We are featuring this profile in the Connection Finder this week. Between now and Wednesday is a good time to take a look at the sources and biography to see if there are updates and improvements that need made, especially those that will bring it up to WikiTree Style Guide standards. We know it's short notice, so don't fret too much. Just do what you can.

Thanks!

Abby

posted by Abby (Brown) Glann
I recently updated the profile of Beulah Louise Henry (1887-1973) and have connected her to the main tree. https://www.wikitree.com/genealogy/Henry-Family-Tree-10023. Her maternal grandfather is a former North Carolina Governor, William Woods Holden (1818-1892). I have read that she is a direct descendant of Patrick Henry. Her father is Walter Richard Henry (1857-1935) and her Henry grandfather is Richmond R. Henry (abt.1828-) whose profile I added. Does anyone have information on the descendants of Patrick Henry that would confirm or reject that Beulah is a direct descendant of his?


https://commons.wikimedia.org/wiki/File:%22Lady_Edison%22_with_latest_invention-_an_air_baby_doll_that_can_be_bathed._Miss_Beulah_Louise_Henry,_of_North_Carolina_and_a_direct_descendent_of_Patrick_Henry,_is_often_called_the_%22Lady_LCCN2016888541.jpg

posted by Russell Butler
edited by Russell Butler
Based on research done to date, Patrick Henry's grandchildren range in DOB from 1775 to 1840, so Richmond R. Henry falls well within that range. Of the great grandchildren with Henry as LNAB, there are 8 who were born in or before 1828, none named Richmond.
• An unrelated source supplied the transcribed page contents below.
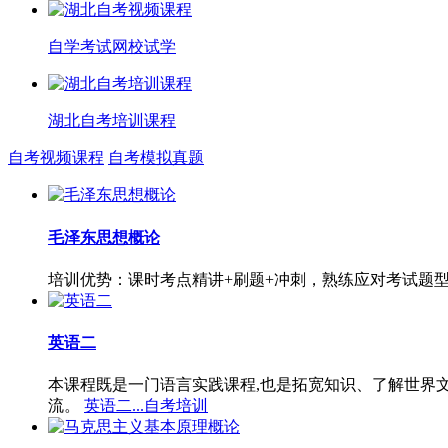
自学考试网校试学
湖北自考培训课程
自考视频课程
自考模拟真题
毛泽东思想概论
培训优势：课时考点精讲+刷题+冲刺，熟练应对考试题
英语二
本课程既是一门语言实践课程,也是拓宽知识、了解世界
流。
英语二...自考培训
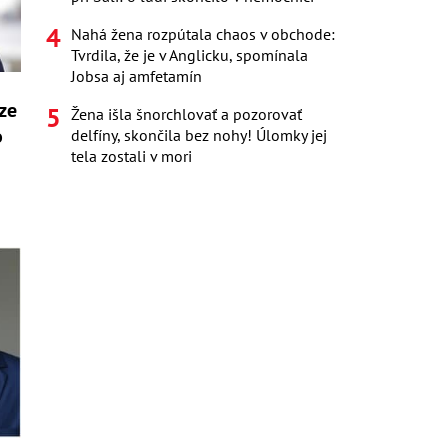
Nahá žena rozpútala chaos v obchode:
Tvrdila, že je v Anglicku, spomínala
Jobsa aj amfetamín
ze
Žena išla šnorchlovať a pozorovať
o
delfíny, skončila bez nohy! Úlomky jej
tela zostali v mori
There was one great great grandson born in 1828, none earlier. So, without additional research on descendants, I'd say the likelihood is small that Richmond was a descendant.
posted by Jack Schaffer Ph.D.
Mom's kit got a smoking 7.1 CM on (Jack Schaffer) [FTDNA] and a 7.16 on a (Lynn Yates) [Migration - F2 - A] - She's getting an upgrade after this. : )
posted by Richard Hellstrom
Tell her, glad to meet her, cousin!
posted by Jack Schaffer Ph.D.
Holy Smokes, Patrick has THREE grandfathers. Alexander P [Henry-257], Patrick [Henry-989] and Alexander[Henry-5856] married to one grandmother, Jean [Robertson-5527. He also has THREE great-grandfathers, William [Robertson-3421], William [Robertson-3422] and William [Robertson-3571] married to great-grandmother, Margaret [Mitchell-5566] & [Mitchell-5327].